Scrambled justice

National Review, Dec 8, 1997 by William F. Buckley, Jr.

It's worth a moment to reflect on the idea of justice gone wild. What comes to mind is lynch justice. Or "vigilante" justice. As an exercise, assume that the jury had freed Louise and that a crowd of angry reactors, pledging the protection of innocents, had stormed into her jail and strung her up. Their excuse, if they were detected and arraigned, would have been that they were correcting an abuse of justice. The prosecutors would point out to the jury that abuses of justice can't be put in the hands of mobs. But what happened in Boston was an orderly reaction against an alleged miscarriage of justice at the hands of a scholarly and sedate judge.

Much of the United States and all of Great Britain is wild with grateful glee. The contention there, sometimes spoken, everywhere implied, is that but for the judge, a terrible injustice would have been accepted -- 15 years in jail (minimum). If this were so, then anger might have reasonably developed against the perpetrators of injustice, the jury. But here the confusion mounts, because, in his edict, the judge took pains to exonerate the jurors: indeed he thanked them profusely for their work.

Attention was given, on Monday and Tuesday, to the intricate question of the tactics of the defense. Mr. Scheck might have pursued the line that Louise had indeed killed the baby, but that it was an understandable accident -- she had no reason to suspect that the gestating lesion in the baby's brain would be sensitive to what for any other eight-month-old child would have been merely a little admonitory knock on the head ("Now quiet down, you little brat, I'm tired of your yelling"); so-what time. But as every schoolchild now knows, the defense thought to win it all the way, by pleading that the baby had been "killed" not by Louise, but rather by a jolt that might have come from any quarter, indeed from the baby's mother giving him routine attention.

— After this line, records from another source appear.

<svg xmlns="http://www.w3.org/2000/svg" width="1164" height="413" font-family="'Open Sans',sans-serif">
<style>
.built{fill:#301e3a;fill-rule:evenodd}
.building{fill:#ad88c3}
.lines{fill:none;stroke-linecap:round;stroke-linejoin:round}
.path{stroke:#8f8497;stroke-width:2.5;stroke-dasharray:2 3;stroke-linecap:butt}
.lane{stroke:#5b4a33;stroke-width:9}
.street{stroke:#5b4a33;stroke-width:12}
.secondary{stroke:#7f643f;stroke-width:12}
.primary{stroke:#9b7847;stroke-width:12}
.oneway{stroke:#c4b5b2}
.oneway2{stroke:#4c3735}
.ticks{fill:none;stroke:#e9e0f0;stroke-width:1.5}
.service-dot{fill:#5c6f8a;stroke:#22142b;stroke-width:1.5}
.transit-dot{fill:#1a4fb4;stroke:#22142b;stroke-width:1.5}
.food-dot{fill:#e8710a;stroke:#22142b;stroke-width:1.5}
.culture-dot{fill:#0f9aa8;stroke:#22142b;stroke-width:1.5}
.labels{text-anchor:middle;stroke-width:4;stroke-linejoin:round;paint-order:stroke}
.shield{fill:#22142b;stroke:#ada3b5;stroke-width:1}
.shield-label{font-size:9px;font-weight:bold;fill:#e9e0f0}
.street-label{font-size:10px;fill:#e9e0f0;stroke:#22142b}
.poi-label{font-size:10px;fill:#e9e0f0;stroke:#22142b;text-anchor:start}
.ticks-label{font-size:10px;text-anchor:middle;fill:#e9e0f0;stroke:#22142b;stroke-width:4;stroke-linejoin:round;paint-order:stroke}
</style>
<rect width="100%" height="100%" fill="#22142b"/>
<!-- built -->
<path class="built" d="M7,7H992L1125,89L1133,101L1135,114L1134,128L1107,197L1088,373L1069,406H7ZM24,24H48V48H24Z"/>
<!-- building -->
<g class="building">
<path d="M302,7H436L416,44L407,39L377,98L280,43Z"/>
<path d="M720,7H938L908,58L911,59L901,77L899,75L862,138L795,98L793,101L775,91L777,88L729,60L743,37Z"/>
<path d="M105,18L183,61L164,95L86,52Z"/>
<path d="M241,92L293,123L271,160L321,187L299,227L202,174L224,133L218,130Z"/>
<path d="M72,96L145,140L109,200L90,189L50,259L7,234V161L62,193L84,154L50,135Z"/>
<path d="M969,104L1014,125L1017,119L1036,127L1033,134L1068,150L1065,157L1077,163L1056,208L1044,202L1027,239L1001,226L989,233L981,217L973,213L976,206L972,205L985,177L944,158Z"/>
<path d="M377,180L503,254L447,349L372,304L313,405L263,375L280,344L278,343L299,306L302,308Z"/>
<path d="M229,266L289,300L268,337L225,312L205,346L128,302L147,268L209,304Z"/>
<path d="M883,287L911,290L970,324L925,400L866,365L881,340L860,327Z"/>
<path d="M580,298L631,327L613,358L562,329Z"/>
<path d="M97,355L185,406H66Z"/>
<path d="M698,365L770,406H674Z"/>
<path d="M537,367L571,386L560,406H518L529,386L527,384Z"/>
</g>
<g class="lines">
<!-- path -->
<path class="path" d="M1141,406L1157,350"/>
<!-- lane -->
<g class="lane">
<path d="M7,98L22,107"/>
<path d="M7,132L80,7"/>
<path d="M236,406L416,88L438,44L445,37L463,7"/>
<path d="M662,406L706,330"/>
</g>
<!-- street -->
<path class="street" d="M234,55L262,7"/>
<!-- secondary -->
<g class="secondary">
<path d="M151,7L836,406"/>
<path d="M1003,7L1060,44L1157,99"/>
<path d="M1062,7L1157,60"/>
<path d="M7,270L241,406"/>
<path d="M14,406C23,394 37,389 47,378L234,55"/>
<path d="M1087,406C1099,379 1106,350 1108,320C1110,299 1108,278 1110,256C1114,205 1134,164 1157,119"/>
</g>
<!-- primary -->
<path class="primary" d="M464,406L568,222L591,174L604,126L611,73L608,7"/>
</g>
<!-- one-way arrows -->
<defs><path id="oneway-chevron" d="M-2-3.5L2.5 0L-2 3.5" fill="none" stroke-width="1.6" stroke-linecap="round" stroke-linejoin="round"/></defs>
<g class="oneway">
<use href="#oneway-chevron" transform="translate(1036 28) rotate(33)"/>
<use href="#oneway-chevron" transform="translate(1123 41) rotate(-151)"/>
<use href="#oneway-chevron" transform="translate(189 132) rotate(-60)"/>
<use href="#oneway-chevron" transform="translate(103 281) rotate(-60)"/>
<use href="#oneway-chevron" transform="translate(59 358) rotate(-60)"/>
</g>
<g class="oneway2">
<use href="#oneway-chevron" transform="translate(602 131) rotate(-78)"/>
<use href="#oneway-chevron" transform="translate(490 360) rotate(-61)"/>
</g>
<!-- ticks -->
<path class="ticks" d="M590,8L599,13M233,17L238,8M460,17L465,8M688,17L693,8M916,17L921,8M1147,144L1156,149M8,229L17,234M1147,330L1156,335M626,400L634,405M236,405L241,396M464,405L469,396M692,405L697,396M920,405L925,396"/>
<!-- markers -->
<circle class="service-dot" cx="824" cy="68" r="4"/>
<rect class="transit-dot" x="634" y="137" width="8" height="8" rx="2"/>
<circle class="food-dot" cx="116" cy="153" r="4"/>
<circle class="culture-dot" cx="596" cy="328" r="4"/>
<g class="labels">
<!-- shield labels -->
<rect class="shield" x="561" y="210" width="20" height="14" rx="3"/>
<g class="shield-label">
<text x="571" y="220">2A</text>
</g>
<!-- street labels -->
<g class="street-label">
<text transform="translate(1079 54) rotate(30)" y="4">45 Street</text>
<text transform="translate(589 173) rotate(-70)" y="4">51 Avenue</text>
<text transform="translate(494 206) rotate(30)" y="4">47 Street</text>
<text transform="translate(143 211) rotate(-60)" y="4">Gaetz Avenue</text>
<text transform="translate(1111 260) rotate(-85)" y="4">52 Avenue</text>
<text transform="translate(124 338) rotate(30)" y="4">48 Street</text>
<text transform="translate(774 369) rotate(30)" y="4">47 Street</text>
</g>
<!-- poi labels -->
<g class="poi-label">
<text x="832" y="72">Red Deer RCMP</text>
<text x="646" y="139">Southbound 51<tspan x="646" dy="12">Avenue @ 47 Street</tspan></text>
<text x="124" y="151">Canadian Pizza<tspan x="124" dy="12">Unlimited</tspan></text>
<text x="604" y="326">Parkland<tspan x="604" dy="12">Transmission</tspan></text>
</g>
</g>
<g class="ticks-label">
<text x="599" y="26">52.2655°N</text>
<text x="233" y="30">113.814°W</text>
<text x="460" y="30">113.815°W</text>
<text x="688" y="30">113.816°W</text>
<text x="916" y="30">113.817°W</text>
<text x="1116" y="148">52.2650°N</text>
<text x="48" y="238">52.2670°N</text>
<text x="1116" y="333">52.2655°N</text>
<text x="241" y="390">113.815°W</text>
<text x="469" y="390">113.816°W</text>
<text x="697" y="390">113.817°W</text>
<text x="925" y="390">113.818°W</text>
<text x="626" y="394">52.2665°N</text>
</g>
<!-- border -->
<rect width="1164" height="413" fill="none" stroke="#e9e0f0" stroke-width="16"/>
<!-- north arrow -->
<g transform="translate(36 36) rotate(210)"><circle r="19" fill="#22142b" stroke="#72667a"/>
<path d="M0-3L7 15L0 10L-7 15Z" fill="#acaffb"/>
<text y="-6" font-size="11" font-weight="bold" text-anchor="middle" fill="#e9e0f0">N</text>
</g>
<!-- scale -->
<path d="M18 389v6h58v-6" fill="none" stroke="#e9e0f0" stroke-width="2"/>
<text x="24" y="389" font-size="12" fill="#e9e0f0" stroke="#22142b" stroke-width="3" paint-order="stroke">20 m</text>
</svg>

What the judge did was to say that such a line of defense might have been taken. The judge faced the need not absolutely to undermine the jury, which is why his verdict was that the mishandling of the baby by Louise was indeed the proximate cause of the baby's death. This also made it easier on appeal. If the court had held that Louise was not the agent of the baby's death, the higher courts would have had to decide on a black-vs.-white question of fact, and questions of fact are supposed to be the responsibility not of judges, but of juries.

The question inevitably occurs: Why do we need juries if the judge has the matter so completely in hand? The easiest answer to this is that just as a judge can mitigate excesses of a jury, so a jury can mitigate excesses of the prosecution, though not always excesses of the defense. Moreover, a jury that finds guilt can be overridden, but not a jury that finds innocence. That much for the legal picture.

But there is anger on the part of a prosecution that believes it proved beyond a reasonable doubt that Louise handled the child in such a way as to risk his life, as a drunk driver traveling 100 miles per hour risks the lives of himself and others. However compelling the prosecution's case, the public, one would judge, is not going to tear out its hair the way we all did on the O. J. Simpson case, where the evidence was incandescently there, to prove that O.J. had killed his wife and her innocent escort. Every time a clear-headed American passes him on the street, he will gag not only at the unpunished crime committed, but at the strutting symbol of the law's corruption.

It won't be that way with Louise Woodward. There will be plenty of people who think her guilty of gross carelessness, of giving way to a temper, or of unschooled manners in dealing with a baby. But not, one would guess, people who think of her as a callous killer who set out to end the life of the baby. The prosecution did establish that Louise was self-indulgent, an all-night pleasure-seeker. But she is not in the category of the Moor murderers, and the probability is that she will one day have children of her own and will treat them with great care, and that every night she will say her prayers, with a most earnest one for Judge Hiller Zobel.